Il peso di Draghi e l’attuale debolezza di Macron

Il Trattato riequilibrerà gli investimenti finanziari Italia-Francia?

Sinora banche, assicurazioni e moda sono state prede di Parigi. E oggi sono in ballo interessi forti, da Leonardo a Eni, alla delicata partita Tim

Il Trattato riequilibrerà gli investimenti finanziari Italia-Francia?

Se il valore politico del Trattato tra Italia e Francia nell’attuale quadro politico europeo ed internazionale è chiaro e forte, non altrettanto chiare sono le sue ricadute concrete sulle partite industriali tra i due paesi, che sono tante, a cominciare dalla questione più calda di tutte, lo scontro tra Vivendi e il fondo americano Kkr per il controllo di Tim.
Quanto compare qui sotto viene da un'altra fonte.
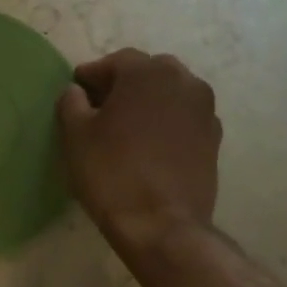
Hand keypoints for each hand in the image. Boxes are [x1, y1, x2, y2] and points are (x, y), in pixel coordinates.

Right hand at [58, 49, 221, 256]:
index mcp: (147, 72)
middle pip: (147, 72)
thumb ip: (71, 102)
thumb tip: (77, 92)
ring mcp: (204, 109)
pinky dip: (166, 122)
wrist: (161, 224)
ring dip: (148, 101)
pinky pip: (184, 117)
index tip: (75, 92)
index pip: (114, 61)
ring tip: (126, 127)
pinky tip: (149, 145)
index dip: (91, 76)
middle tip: (100, 107)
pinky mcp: (214, 138)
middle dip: (123, 84)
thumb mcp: (75, 134)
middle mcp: (183, 80)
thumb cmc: (111, 172)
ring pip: (169, 93)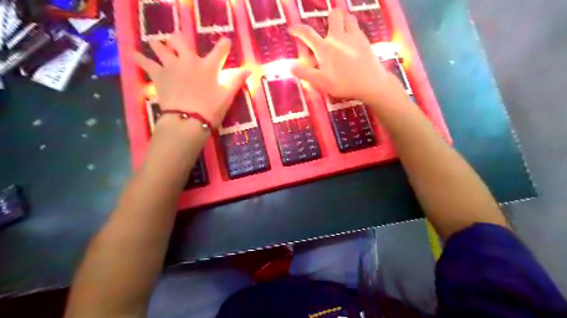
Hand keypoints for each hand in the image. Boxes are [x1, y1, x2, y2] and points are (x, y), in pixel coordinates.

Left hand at [134, 35, 248, 127]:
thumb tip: (249, 70)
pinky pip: (145, 62)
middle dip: (180, 39)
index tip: (226, 41)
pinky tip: (133, 53)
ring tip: (157, 43)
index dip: (224, 45)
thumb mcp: (227, 96)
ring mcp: (171, 66)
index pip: (220, 50)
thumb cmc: (211, 109)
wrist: (188, 120)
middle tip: (179, 42)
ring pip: (160, 46)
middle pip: (181, 41)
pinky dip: (139, 57)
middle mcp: (189, 60)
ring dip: (159, 44)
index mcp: (208, 66)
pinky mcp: (158, 75)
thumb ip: (236, 81)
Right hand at [290, 9, 404, 105]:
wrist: (370, 83)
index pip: (308, 34)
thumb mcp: (321, 82)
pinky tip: (353, 38)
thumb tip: (290, 67)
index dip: (298, 30)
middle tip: (329, 27)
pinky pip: (358, 26)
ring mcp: (353, 36)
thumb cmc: (344, 83)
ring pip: (348, 17)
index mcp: (325, 48)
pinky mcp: (365, 40)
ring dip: (343, 20)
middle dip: (330, 17)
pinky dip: (353, 28)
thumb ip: (305, 73)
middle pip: (333, 15)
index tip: (292, 29)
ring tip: (342, 30)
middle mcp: (338, 37)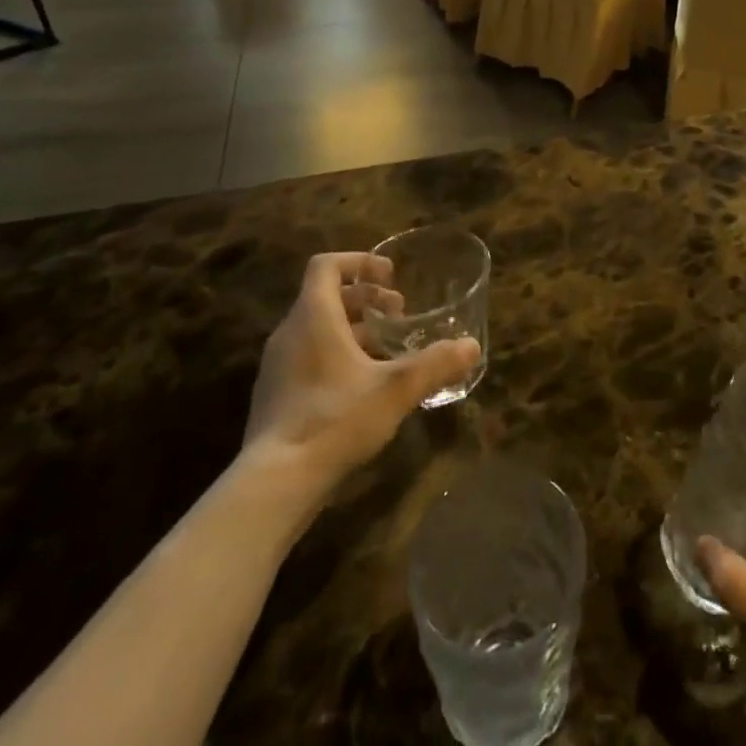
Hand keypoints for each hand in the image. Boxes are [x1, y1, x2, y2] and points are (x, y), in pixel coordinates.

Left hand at [242, 252, 478, 481]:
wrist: (274, 483)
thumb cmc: (334, 419)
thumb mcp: (395, 389)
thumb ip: (435, 364)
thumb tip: (471, 347)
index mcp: (314, 316)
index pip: (326, 265)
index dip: (359, 262)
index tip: (389, 277)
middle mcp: (290, 333)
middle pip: (325, 296)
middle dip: (365, 299)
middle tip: (398, 314)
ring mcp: (278, 367)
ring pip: (318, 329)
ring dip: (354, 330)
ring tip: (387, 351)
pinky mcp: (275, 397)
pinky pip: (308, 358)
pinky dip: (337, 357)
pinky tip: (363, 388)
Ma il tema è fondamentale perchè troppe sono le partite aperte, oltre al controllo di Tim, a cominciare da Leonardo, Eni, banche e assicurazioni e industrie dello spazio.

 

Sull’Opa “amichevole” che sta scaldando la Borsa, Giulio Sapelli (che è stato a lungo nel consiglio dell’Eni, che spesso in Africa si è confrontata con Total, tra l’altro seduto al fianco di Mario Draghi con cui scambiava non soltanto consigli di dieta) ritiene che un eventuale accordo tra i francesi e gli americani servirebbe a stabilizzare Telecom e verrebbe benedetto dal governo, che così potrebbe ben conciliare le buone relazioni con gli Stati Uniti con la firma del Trattato con Parigi. Giovedì Draghi e Macron firmano il Trattato, venerdì si tiene il Cda di Tim, dove Luigi Gubitosi rischia di essere sfiduciato dal francese Vincent Bollorè e diventare la prima vittima del Trattato, se nel frattempo lui stesso non riesce a fare da ponte tra Vivendi e Kkr. Tra l’altro, il capo di Vivendi (padrone di Havas e di testate come Paris Match e Le Journal du dimanche) alle elezioni francesi non è certo un sostenitore di Macron ma dell’antagonista che sembra più lanciato, Eric Zemmour.

 

Il Trattato ovviamente non disciplina certo le singole questioni concrete, ma il non detto dovrà essere uno solo: il riequilibrio degli investimenti finanziari e industriali tra i due Paesi, sinora pesantemente sbilanciato a favore della Francia. Sinora il rapporto non è stato affatto paritario, vedi le vicende della Fincantieri oltralpe. In Italia invece la presa parigina è forte e comincia da banche e assicurazioni: l’Unicredit di Mustier ha venduto Pioneer ad Amundi e si è mossa sempre in chiave filo-francese, Mediobanca si appoggia da vent’anni a maggioranze francesi (ora insidiate da Del Vecchio), Generali (partita importante come e più di Tim) è gestita dal francese Philippe Donnet, contestato dagli azionisti Leonardo Del Vecchio e Franco Caltagirone, Bnl si chiama Bnl-Paribas e concede prestiti solo a condizioni standard decise in Francia, il Credit Agricole progetta di prendersi Carige.

Sul fronte strettamente industriale Parmalat è di Lactalis e venne ceduta anche con molta liquidità in pancia, mentre i migliori marchi della moda sono da tempo preda dei colossi parigini del lusso. Senza dimenticare Fiat, di fatto acquisita da Peugeot, ed Edison di proprietà di Edf.

 

Il Trattato inizialmente venne negoziato dal governo Conte, oggettivamente più debole dell’attuale, e magari serviva di più a Macron per consolidare la sua presa italiana. Draghi alla firma dell’accordo di certo spenderà le parole che servono sul ruolo paritario dei contraenti, quindi metterà il suo peso insieme alla firma, e poi resta solo da non  dimenticarsi che il diavolo è nei dettagli. Ma certo Tim oggi è la prima cartina di tornasole per capire a chi giova di più un Trattato che, se gestito davvero paritariamente, potrebbe essere uno degli strumenti chiave per un più incisivo ruolo dell’Italia in Europa e nel Mediterraneo. Francesco Scisci, sinologo con trent’anni di esperienza a Pechino, sul Sussidiario ha paragonato il Trattato al patto tra Germania e Francia del 1963, allora benedetto dagli Stati Uniti, sia pure in un quadro diverso quando la contrapposizione con l’Unione Sovietica era fortissima, ma ha sollevato dubbi sulla capacità dell’Italia di reggere il confronto con le strutture amministrative e politiche francesi. E, aggiungiamo noi, anche e soprattutto nelle partite industriali e finanziarie.